Documents We Had Not Even Considered

As the Senate prepares to vote on the Iran nuclear deal, there is more information that has come to light. Other than the two secret side agreements made between Iran and the International Atomic Energy Agency (IAEA), it seems that there may be some pertinent information about Iran in the documents and computer drives taken when Osama bin Laden was killed.

Next week’s issue of The Weekly Standard includes an article by Stephen Hayes and William Kristol about the need to understand Iran’s past behavior in order to predict its future behavior.

The article states:

Here’s an important instance. We have been told by six current or former intelligence officials that the collection of documents captured in the raid on Osama bin Laden’s compound includes explosive information on Iran’s relationship with al Qaeda over the past two decades, including details of Iran’s support for al Qaeda’s attacks on Americans. Some of these officials believe this information alone could derail the deal. We haven’t seen it. But the American people should see it all before Congress votes on the deal in September.

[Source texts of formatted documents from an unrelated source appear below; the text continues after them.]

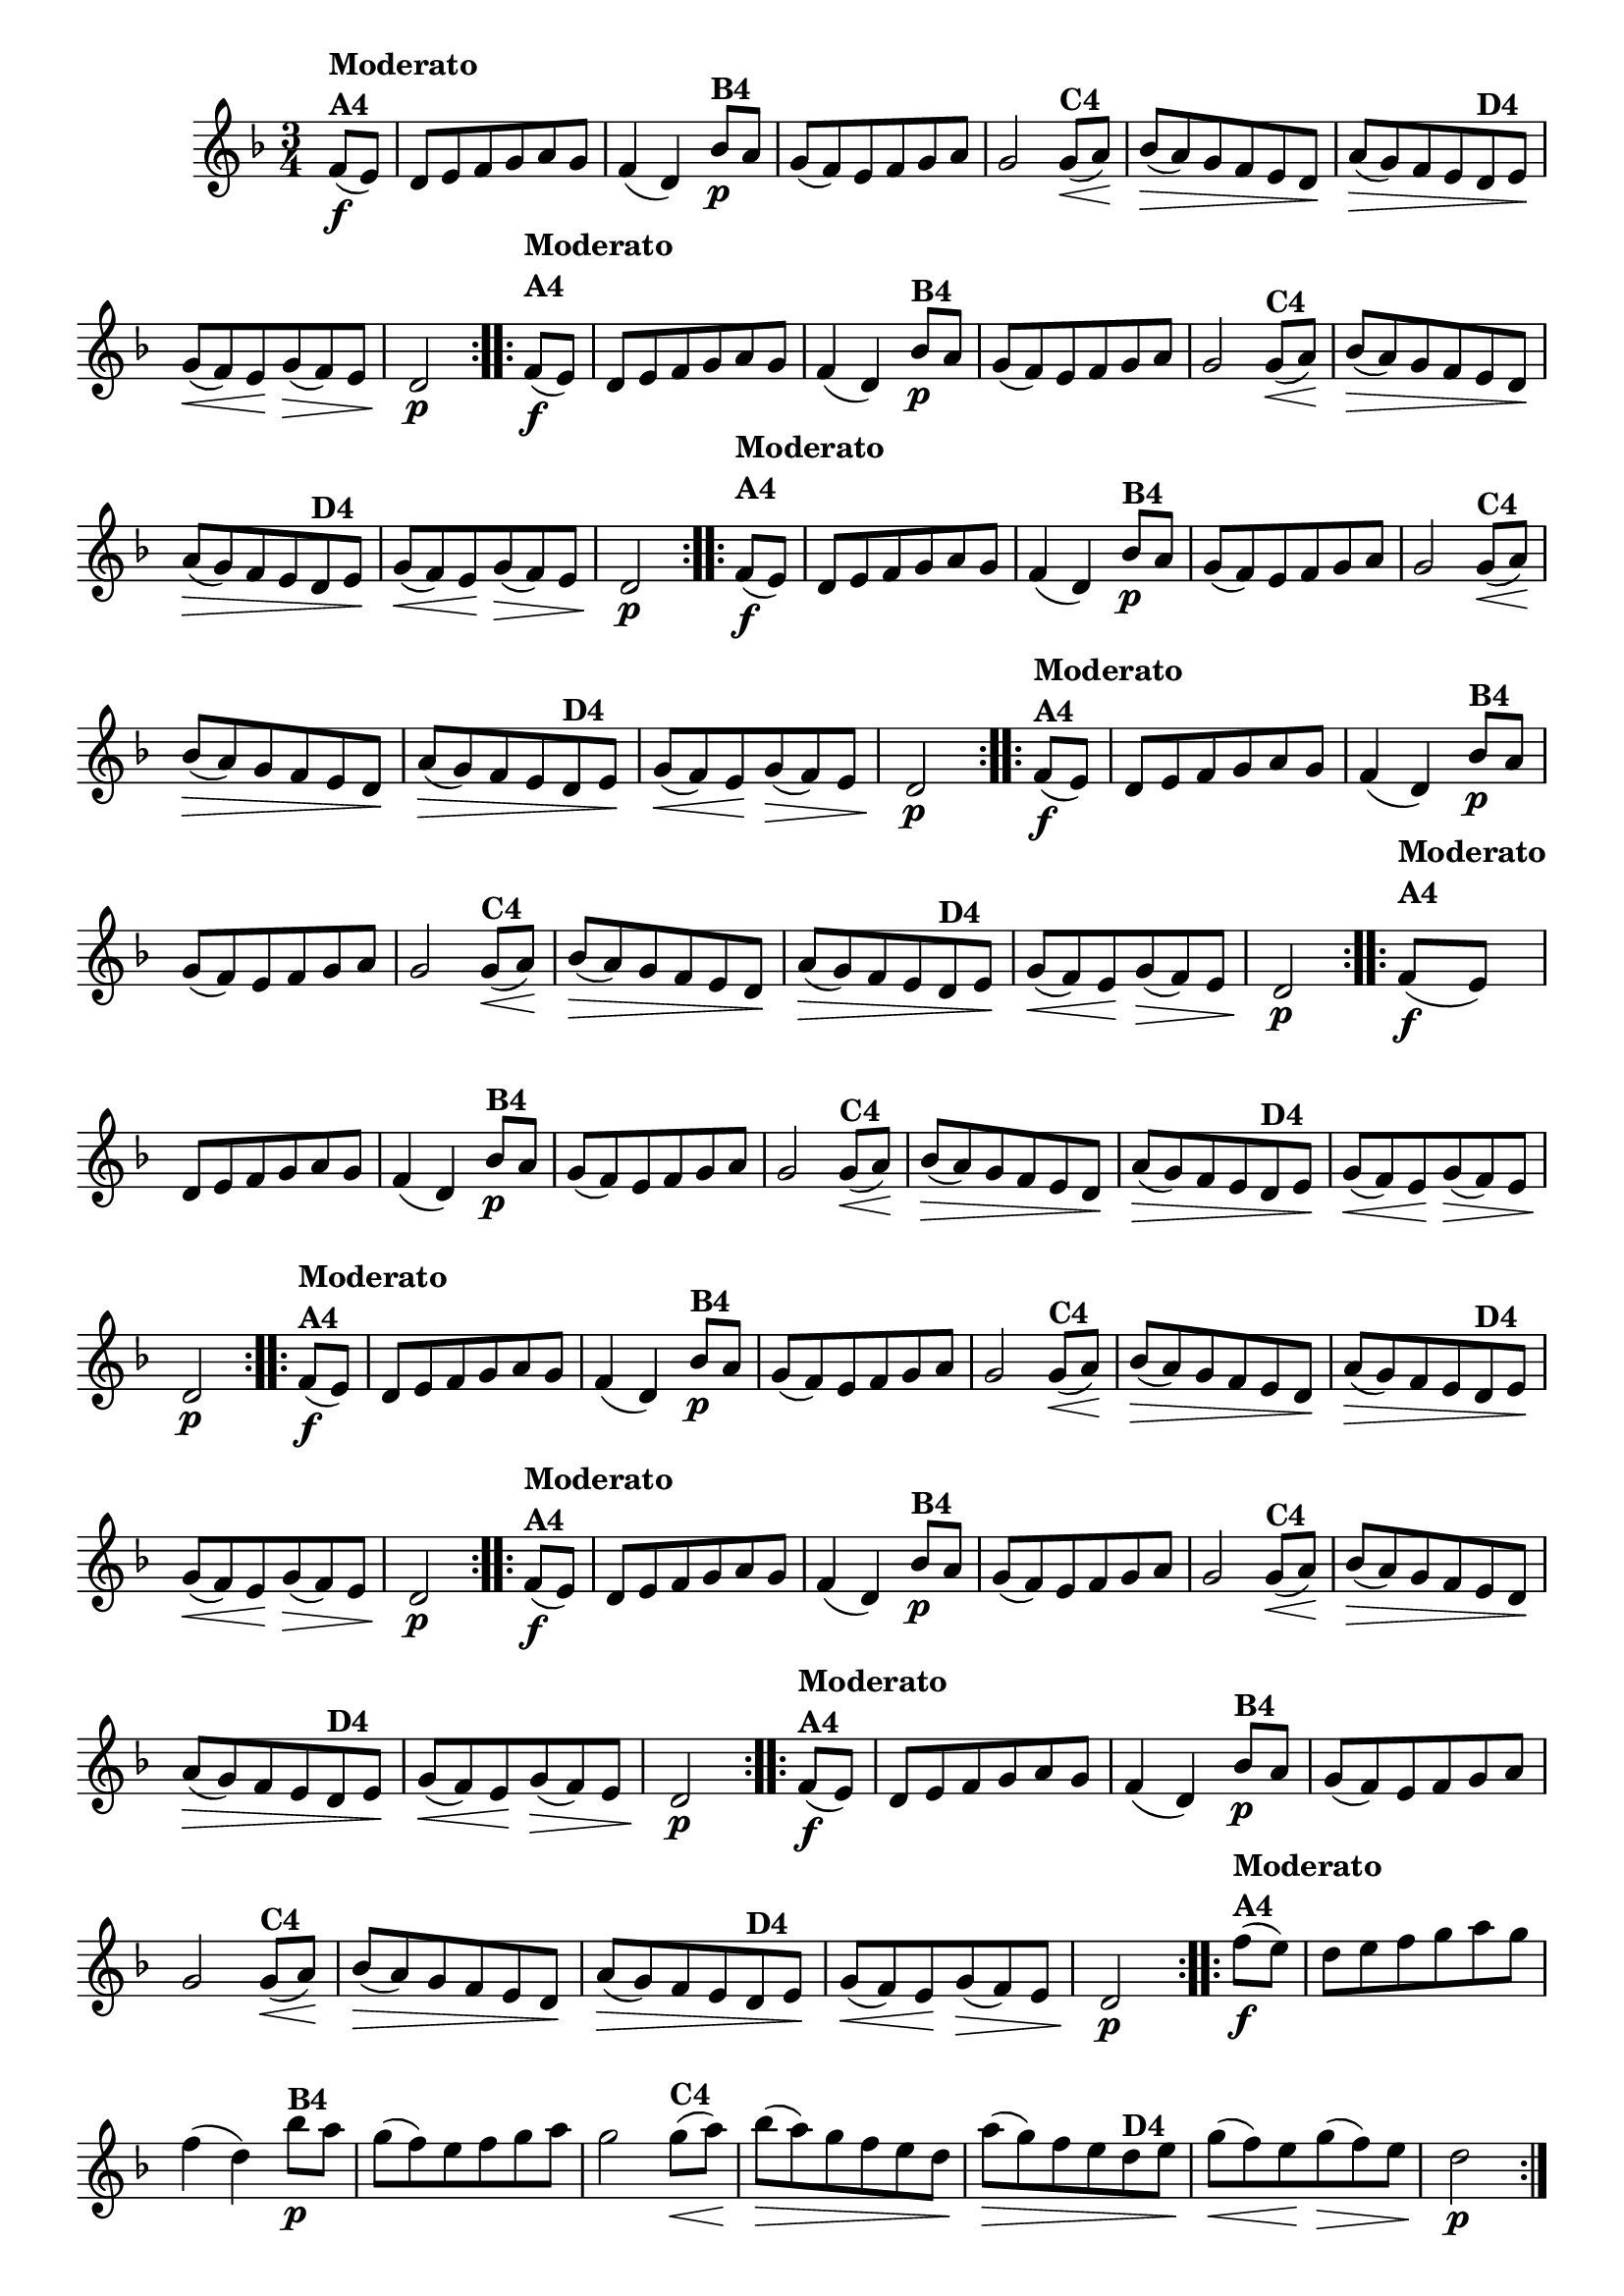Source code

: % -*- coding: utf-8 -*-

\version "2.16.0"

%%#(set-global-staff-size 16)


                                %\header {  title = " Variações sobre teresinha" }
\relative c'{
  \time 3/4
  \key d \minor
  \partial 4*1
  \override Score.BarNumber #'transparent = ##t

                                % CLARINETE

  \tag #'cl {

    \repeat volta 2 { 
      f8\f(^\markup{\column {\bold {Moderato  A4}} }  e) d e f g a g f4( d)
      bes'8\p^\markup{\bold {B4}} a g( f) e f g a g2
      g8\<(^\markup{\bold {C4}} a\!) bes\>( a)  g f e d\!
      a'\>( g) f e
      d^\markup{\bold {D4}} e\! g\<( f) e\! g\>( f) e d2\p 
    }


  }

                                % FLAUTA

  \tag #'fl {

    \repeat volta 2 { 

      \once \override TextScript #'padding = #2
      f8\f(^\markup{\column {\bold {Moderato  A4}} }  e) d e f g a g f4( d)
      bes'8\p^\markup{\bold {B4}} a g( f) e f g a g2
      g8\<(^\markup{\bold {C4}} a\!) bes\>( a)  g f e d\!
      a'\>( g) f e
      d^\markup{\bold {D4}} e\! g\<( f) e\! g\>( f) e d2\p 
    }


  }

                                % OBOÉ

  \tag #'ob {

    \repeat volta 2 { 

      \once \override TextScript #'padding = #2
      f8\f(^\markup{\column {\bold {Moderato  A4}} }  e) d e f g a g f4( d)
      bes'8\p^\markup{\bold {B4}} a g( f) e f g a g2
      g8\<(^\markup{\bold {C4}} a\!) bes\>( a)  g f e d\!
      a'\>( g) f e
      d^\markup{\bold {D4}} e\! g\<( f) e\! g\>( f) e d2\p 
    }


  }

                                % SAX ALTO

  \tag #'saxa {

    \repeat volta 2 { 
      f8\f(^\markup{\column {\bold {Moderato  A4}} }  e) d e f g a g f4( d)
      bes'8\p^\markup{\bold {B4}} a g( f) e f g a g2
      g8\<(^\markup{\bold {C4}} a\!) bes\>( a)  g f e d\!
      a'\>( g) f e
      d^\markup{\bold {D4}} e\! g\<( f) e\! g\>( f) e d2\p 
    }


  }

                                % SAX TENOR

  \tag #'saxt {

    \repeat volta 2 { 
      \once \override TextScript #'padding = #2
      f8\f(^\markup{\column {\bold {Moderato  A4}} }  e) d e f g a g f4( d)
      bes'8\p^\markup{\bold {B4}} a g( f) e f g a g2
      g8\<(^\markup{\bold {C4}} a\!) bes\>( a)  g f e d\!
      a'\>( g) f e
      d^\markup{\bold {D4}} e\! g\<( f) e\! g\>( f) e d2\p 
    }


  }

                                % SAX GENES

  \tag #'saxg {

    \repeat volta 2 { 
      f8\f(^\markup{\column {\bold {Moderato  A4}} }  e) d e f g a g f4( d)
      bes'8\p^\markup{\bold {B4}} a g( f) e f g a g2
      g8\<(^\markup{\bold {C4}} a\!) bes\>( a)  g f e d\!
      a'\>( g) f e
      d^\markup{\bold {D4}} e\! g\<( f) e\! g\>( f) e d2\p 
    }


  }

                                % TROMPETE

  \tag #'tpt {

    \repeat volta 2 { 
      f8\f(^\markup{\column {\bold {Moderato  A4}} }  e) d e f g a g f4( d)
      bes'8\p^\markup{\bold {B4}} a g( f) e f g a g2
      g8\<(^\markup{\bold {C4}} a\!) bes\>( a)  g f e d\!
      a'\>( g) f e
      d^\markup{\bold {D4}} e\! g\<( f) e\! g\>( f) e d2\p 
    }


  }

                                % TROMPA

  \tag #'tpa {

    \repeat volta 2 { 
      f8\f(^\markup{\column {\bold {Moderato  A4}} }  e) d e f g a g f4( d)
      bes'8\p^\markup{\bold {B4}} a g( f) e f g a g2
      g8\<(^\markup{\bold {C4}} a\!) bes\>( a)  g f e d\!
      a'\>( g) f e
      d^\markup{\bold {D4}} e\! g\<( f) e\! g\>( f) e d2\p 
    }


  }

                                % TROMPA OP AGUDO

  \tag #'tpaopag {

    \repeat volta 2 { 
      f'8\f(^\markup{\column {\bold {Moderato  A4}} }  e) d e f g a g f4( d)
      bes'8\p^\markup{\bold {B4}} a g( f) e f g a g2
      g8\<(^\markup{\bold {C4}} a\!) bes\>( a)  g f e d\!
      a'\>( g) f e
      d^\markup{\bold {D4}} e\! g\<( f) e\! g\>( f) e d2\p 
    }


  }


                                % TROMPA OP

  \tag #'tpaop {

    \repeat volta 2 { 
      f,8\f(^\markup{\column {\bold {Moderato  A4}} }  e) d e f g a g f4( d)
      bes'8\p^\markup{\bold {B4}} a g( f) e f g a g2
      g8\<(^\markup{\bold {C4}} a\!) bes\>( a)  g f e d\!
      a'\>( g) f e
      d^\markup{\bold {D4}} e\! g\<( f) e\! g\>( f) e d2\p 
    }


  }

                                % TROMBONE

  \tag #'tbn {
    \clef bass

    \repeat volta 2 { 
      f8\f(^\markup{\column {\bold {Moderato  A4}} }  e) d e f g a g f4( d)
      bes'8\p^\markup{\bold {B4}} a g( f) e f g a g2
      g8\<(^\markup{\bold {C4}} a\!) bes\>( a)  g f e d\!
      a'\>( g) f e
      d^\markup{\bold {D4}} e\! g\<( f) e\! g\>( f) e d2\p 
    }


  }

                                % TUBA MIB

  \tag #'tbamib {
    \clef bass

    \repeat volta 2 { 
      f8\f(^\markup{\column {\bold {Moderato  A4}} }  e) d e f g a g f4( d)
      bes'8\p^\markup{\bold {B4}} a g( f) e f g a g2
      g8\<(^\markup{\bold {C4}} a\!) bes\>( a)  g f e d\!
      a'\>( g) f e
      d^\markup{\bold {D4}} e\! g\<( f) e\! g\>( f) e d2\p 
    }


  }

                                % TUBA SIB

  \tag #'tbasib {
    \clef bass

    \repeat volta 2 { 
      f8\f(^\markup{\column {\bold {Moderato  A4}} }  e) d e f g a g f4( d)
      bes'8\p^\markup{\bold {B4}} a g( f) e f g a g2
      g8\<(^\markup{\bold {C4}} a\!) bes\>( a)  g f e d\!
      a'\>( g) f e
      d^\markup{\bold {D4}} e\! g\<( f) e\! g\>( f) e d2\p 
    }


  }


                                % VIOLA

  \tag #'vla {
    \clef alto

    \repeat volta 2 { 
      f8\f(^\markup{\column {\bold {Moderato  A4}} }  e) d e f g a g f4( d)
      bes'8\p^\markup{\bold {B4}} a g( f) e f g a g2
      g8\<(^\markup{\bold {C4}} a\!) bes\>( a)  g f e d\!
      a'\>( g) f e
      d^\markup{\bold {D4}} e\! g\<( f) e\! g\>( f) e d2\p 
    }


  }



                                % FINAL

}

                                %\header {piece = \markup{ \bold {Variação 4}}}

“There are letters about Iran’s role, influence, and acknowledgment of enabling al Qaeda operatives to pass through Iran as long as al Qaeda did their dirty work against the Americans in Iraq and Afghanistan,” Lieutenant General Michael Flynn, former director of the Defense Intelligence Agency, tells The Weekly Standard. “What Congress should demand is to see all the UBL [Osama bin Laden] documents related to Iran and all the documents related to intentions of AQ into the future—they are very telling.”

This really does nothing to convince me that American can do business with Iran. The leaders of Iran have made it clear since 1978 that their goal is to destroy Israel and America and re-establish a caliphate which they will rule. The have been very open about this goal. I don’t understand why President Obama is not listening.

The article concludes:

Highly credible senior intelligence officials who have seen the bin Laden documents say that the collection includes important information about al Qaeda and Iran. The White House has consistently blocked the release of that information. It will take concerted action by the leadership of Congress—in particular, Speaker of the House John Boehner, Senate Majority Leader Mitch McConnell, and Chairman of the Senate Intelligence Committee Richard Burr along with Chairman Nunes—to wring this information out of the administration.

Not to demand these documents—not to insist on having access to them despite all the administration’s protestations and obfuscations, not to allow the American people to understand the whole truth about the Iranian regime with which the administration has negotiated this agreement—would be an abdication of responsibility on the part of Congress that history would judge harshly.   

Americans and their Senators and Representatives need to be informed about what Iran has been up to in the past and what it is planning for the future.